Bati de novo, mais forte. Do outro lado, ouvi passos arrastados e um sussurro abafado. Meu coração disparou. Eu não sabia se era medo ou esperança. Fazia dois anos desde que saí de casa depois daquela briga feia com meu pai. Dois anos em que minha mãe só respondia minhas mensagens com emojis ou frases curtas, como se cada palavra fosse um esforço.

A porta se abriu devagar. Minha mãe apareceu, os cabelos grisalhos presos num coque apressado, o olhar cansado. Ela não sorriu. Apenas olhou para mim e para a crostata.

— O que você quer, Mariana? — perguntou, seca.

Engoli em seco. — Só queria tomar um café com vocês. Conversar um pouco…

Ela hesitou. Olhou para trás, como se esperasse uma autorização invisível. — Seu pai não quer te ver.

Senti o chão sumir sob meus pés. O cheiro da crostata agora parecia enjoativo. — Mãe, por favor…

Ela abriu espaço, mas não me tocou. Entrei na sala, onde tudo estava igual: o sofá puído, o quadro torto de Nossa Senhora Aparecida, o relógio que sempre atrasava cinco minutos. Meu pai estava sentado na poltrona, olhos fixos na TV desligada. Nem olhou para mim.

Coloquei a crostata na mesa da cozinha. — Fiz pra gente comer juntos.

Minha mãe suspirou. — Você devia ter avisado antes de vir.
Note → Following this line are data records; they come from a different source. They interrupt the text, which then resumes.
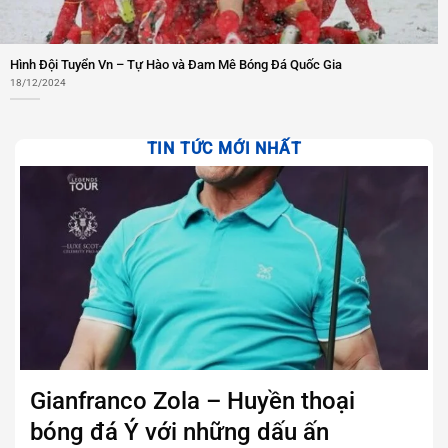
Hình Đội Tuyển Vn – Tự Hào và Đam Mê Bóng Đá Quốc Gia
18/12/2024
TIN TỨC MỚI NHẤT
Gianfranco Zola – Huyền thoại
bóng đá Ý với những dấu ấn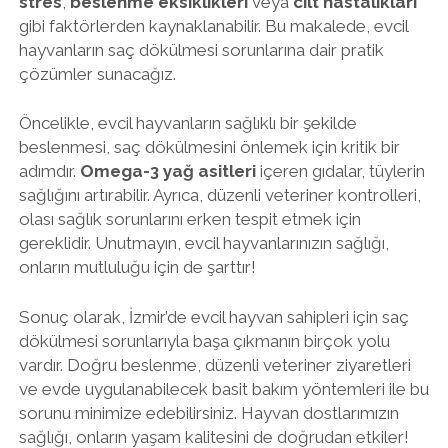
stres
,
beslenme eksiklikleri
veya
cilt hastalıkları
gibi faktörlerden kaynaklanabilir. Bu makalede, evcil
hayvanların saç dökülmesi sorunlarına dair pratik
çözümler sunacağız.
Öncelikle, evcil hayvanların sağlıklı bir şekilde
beslenmesi, saç dökülmesini önlemek için kritik bir
adımdır.
Omega-3 yağ asitleri
içeren gıdalar, tüylerin
sağlığını artırabilir. Ayrıca, düzenli veteriner kontrolleri,
olası sağlık sorunlarını erken tespit etmek için
gereklidir. Unutmayın, evcil hayvanlarınızın sağlığı,
onların mutluluğu için de şarttır!
Sonuç olarak, İzmir’de evcil hayvan sahipleri için saç
dökülmesi sorunlarıyla başa çıkmanın birçok yolu
vardır. Doğru beslenme, düzenli veteriner ziyaretleri
ve evde uygulanabilecek basit bakım yöntemleri ile bu
sorunu minimize edebilirsiniz. Hayvan dostlarımızın
sağlığı, onların yaşam kalitesini de doğrudan etkiler!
— Eu tentei… — minha voz falhou. — Mas vocês nunca respondem.

O silêncio era tão pesado que dava pra ouvir o tique-taque do relógio velho. Sentei à mesa, esperando algum gesto de carinho, um café passado na hora, qualquer coisa que me fizesse sentir em casa de novo.

Meu pai levantou sem dizer nada e foi para o quintal. Minha mãe ficou parada na porta da cozinha, braços cruzados.
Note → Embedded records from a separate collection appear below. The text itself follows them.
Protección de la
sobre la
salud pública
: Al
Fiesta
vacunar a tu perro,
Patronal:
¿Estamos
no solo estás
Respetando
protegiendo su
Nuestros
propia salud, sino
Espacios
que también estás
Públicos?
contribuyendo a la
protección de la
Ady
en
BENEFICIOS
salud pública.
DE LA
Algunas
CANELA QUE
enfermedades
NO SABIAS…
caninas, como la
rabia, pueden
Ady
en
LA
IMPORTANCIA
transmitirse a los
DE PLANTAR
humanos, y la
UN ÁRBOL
— Você sabe que ele não te perdoou pelo que fez com seu irmão — disse ela, baixinho.

Fechei os olhos. A imagem do meu irmão caçula chorando no portão, depois de eu ter contado para nossos pais sobre as dívidas dele com agiotas, voltou como um soco no estômago. Eu só queria ajudar, mas acabei destruindo a confiança da família.

— Eu só queria proteger ele…

— Você expôs ele pra todo mundo do bairro! — minha mãe rebateu, voz embargada. — Agora ele nem aparece mais aqui.

— E vocês acham justo me culpar por isso? Eu também perdi meu irmão! — gritei, sentindo as lágrimas queimarem meus olhos.

Ela se calou. O cheiro da crostata agora era só lembrança de domingos felizes que pareciam tão distantes quanto minha infância.

O tempo passou devagar naquela manhã. Minha mãe lavava louça em silêncio; meu pai regava as plantas sem olhar pra dentro de casa. Eu fiquei ali, olhando para a crostata intocada na geladeira.

No fim da tarde, peguei minha bolsa e fui até a porta.

— Mãe…

Ela me olhou pela primeira vez nos olhos desde que cheguei.

— Eu só queria voltar a ser filha — sussurrei.

Ela hesitou, mas não disse nada. Saí sem olhar pra trás.

Na rua, sentei no meio-fio e chorei como criança. O céu nublado parecia pesar sobre meus ombros.

Dias depois, recebi uma mensagem curta da minha mãe: “A crostata ficou gostosa.” Era pouco, mas era tudo o que eu tinha naquele momento.

Fico pensando: quantas famílias vivem presas em silêncios e mágoas? Será que algum dia vou conseguir voltar pra casa de verdade? E você, já sentiu a porta se fechar quando mais precisava de um abraço?